To predict the effects of source code and answer simple valid questions about it, often deep and possibly inaccurate analysis is required, using both theoretical and empirical research methods. Much like a novel can be read and discussed by anybody, source code can be read and explained to another person. But a deeper understanding of its qualitative attributes requires a critic to dig much deeper and much more abstractly; using the technical lore of the academic field of Literature. Perhaps an answer to simple questions about the novel are never produced, or the answer is not 100% objective and accurate. Whether you have authored the code, or whether you are analyzing somebody else’s code, answering the question “what will this code do when executed?”, inevitably requires serious study. Answering the “why?” question inevitably requires some serious soul searching.

If you would ask a professional programmer what she did to protect your privacy, she would explain to you pieces of source code which purposefully avoid data leakage and she might show you automated tests which assure that particular attack vectors for thieves have been rendered harmless. If you ask the same programmer whether or not the software prevents data leakage in all circumstances, the answer would be evasive or simply “no”. If you then ask her under which circumstances her code might leak data, her correct answer would be “I do not know”. The reason is that analysis of future behavior of code for all possible future contexts and all possible future inputs is hard. It’s not just hard in a boring or tedious way, requiring extensive concentration or patience for an extended period of time. No, it’s hard in a fundamental scientific way, requiring for every new piece of software new creative theory forming or proving hypotheses empirically using new research methods. In many cases it is even theoretically impossible to answer such questions.

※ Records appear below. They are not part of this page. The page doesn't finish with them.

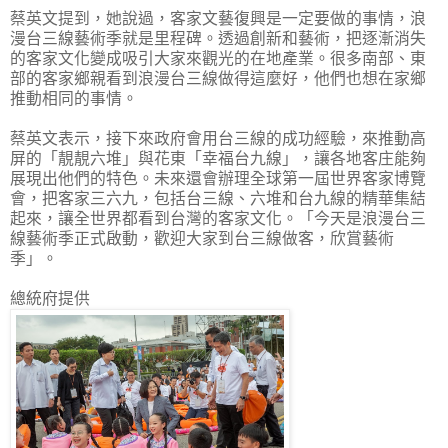
蔡英文提到，她說過，客家文藝復興是一定要做的事情，浪
漫台三線藝術季就是里程碑。透過創新和藝術，把逐漸消失
的客家文化變成吸引大家來觀光的在地產業。很多南部、東
部的客家鄉親看到浪漫台三線做得這麼好，他們也想在家鄉
推動相同的事情。
蔡英文表示，接下來政府會用台三線的成功經驗，來推動高
屏的「靚靚六堆」與花東「幸福台九線」，讓各地客庄能夠
展現出他們的特色。未來還會辦理全球第一屆世界客家博覽
會，把客家三六九，包括台三線、六堆和台九線的精華集結
起來，讓全世界都看到台灣的客家文化。「今天是浪漫台三
線藝術季正式啟動，歡迎大家到台三線做客，欣賞藝術
季」。
總統府提供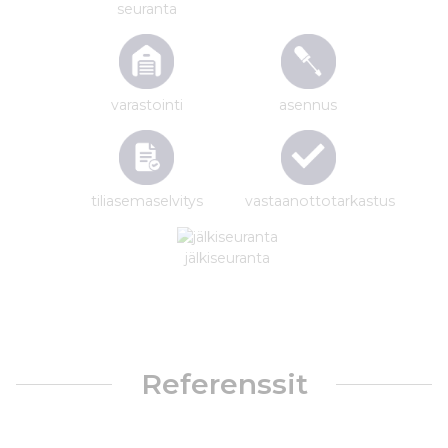
seuranta
varastointi
asennus
tiliasemaselvitys
vastaanottotarkastus
jälkiseuranta
Referenssit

Finally, source code can (and often will) grow to be inhumanly large. So just to simply read the code requires more time and energy than available. This is a fact of life which is hard to accept, and to which we are all trying to find an answer as software engineering researchers. One solution direction is to make code simpler and shorter: to invent new languages. Programmers call this direction “Domain Specific Languages” and “Model Driven Engineering”. This direction helps like a metro map helps. The metro map is not a normal map because it does not show the actual distance and relative position of every metro station, it shows you only how to go from one place to another in an elegant and concise manner. The restriction to the domain and the context of the map reader, allows the designer to come up with a language which is sufficient and which solves the problem.

Another solution direction is to automate code queries to be able to help answer questions about it without having to actually read it. This is more akin to diagnostic machinery in medicin. We invent new diagnostic apparatus that help the engineers to answer questions with acceptible accuracy and within acceptable time. Also in this direction, contextuality and domain knowledge can help to improve the tools we make. Like a telescope and a microsope are both made of lenses -but in a different configuration- software analysis tools are made for different tasks -but based on similar principles.

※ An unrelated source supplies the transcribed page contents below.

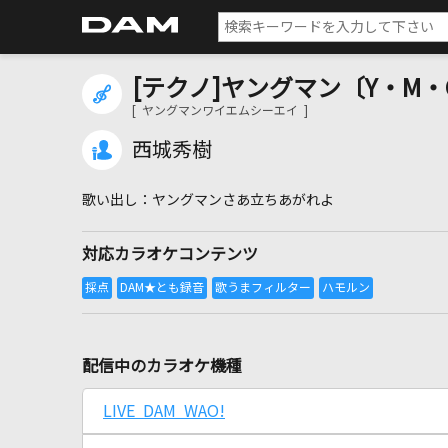
[テクノ]ヤングマン〔Y・M・
[ ヤングマンワイエムシーエイ ]
西城秀樹
ヤングマンさあ立ちあがれよ
対応カラオケコンテンツ
配信中のカラオケ機種
LIVE DAM WAO!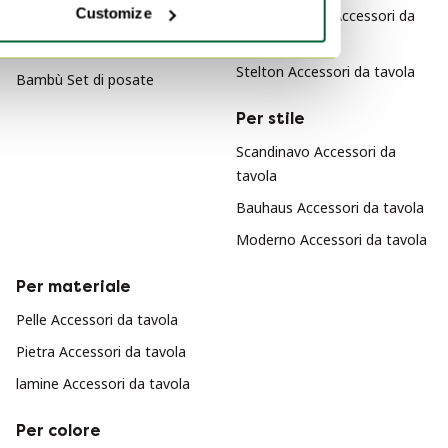
Customize
Bambù Bicchieri e caraffe
Arne Jacobsen Accessori da
tavola
Bambù Stoviglie
Stelton Accessori da tavola
Bambù Set di posate
Per stile
Scandinavo Accessori da
tavola
Bauhaus Accessori da tavola
Moderno Accessori da tavola
Per materiale
Pelle Accessori da tavola
Pietra Accessori da tavola
lamine Accessori da tavola
Per colore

Knowing that answering questions about software can be truly hard, we must still ask programmers about their code and expect them to provide clear answers. If no clear answer is available, we can expect programmers to explain clearly why the answer would be costly or impossible to provide. After all, programmers are just people speaking a few weird languages more than you do. That does not make them aliens which are never to be trusted. It also does not make them gods which are beyond your judgment by definition. Something in the middle sounds just about right: programmers are people.